Materials provided
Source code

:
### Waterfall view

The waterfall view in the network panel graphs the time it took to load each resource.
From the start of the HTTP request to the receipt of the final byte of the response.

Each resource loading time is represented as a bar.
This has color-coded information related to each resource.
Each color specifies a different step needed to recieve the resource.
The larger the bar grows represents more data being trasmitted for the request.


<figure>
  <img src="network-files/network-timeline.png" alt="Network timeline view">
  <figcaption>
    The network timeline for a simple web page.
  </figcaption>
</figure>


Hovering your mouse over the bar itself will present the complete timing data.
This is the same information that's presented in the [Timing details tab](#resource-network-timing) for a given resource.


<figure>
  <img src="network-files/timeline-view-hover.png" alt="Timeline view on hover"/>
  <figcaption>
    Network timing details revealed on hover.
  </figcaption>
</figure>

What you need to do
Convert the lines of the records, from the line containing "Hovering your mouse" through the end of the records, into a JSON list of strings with one string per line, omitting blank lines.

Exercise solution
[
  "Hovering your mouse over the bar itself will present the complete timing data.",
  "This is the same information that's presented in the [Timing details tab](#resource-network-timing) for a given resource.",
  "<figure>",
  "  <img src=\"network-files/timeline-view-hover.png\" alt=\"Timeline view on hover\"/>",
  "  <figcaption>",
  "    Network timing details revealed on hover.",
  "  </figcaption>",
  "</figure>"
]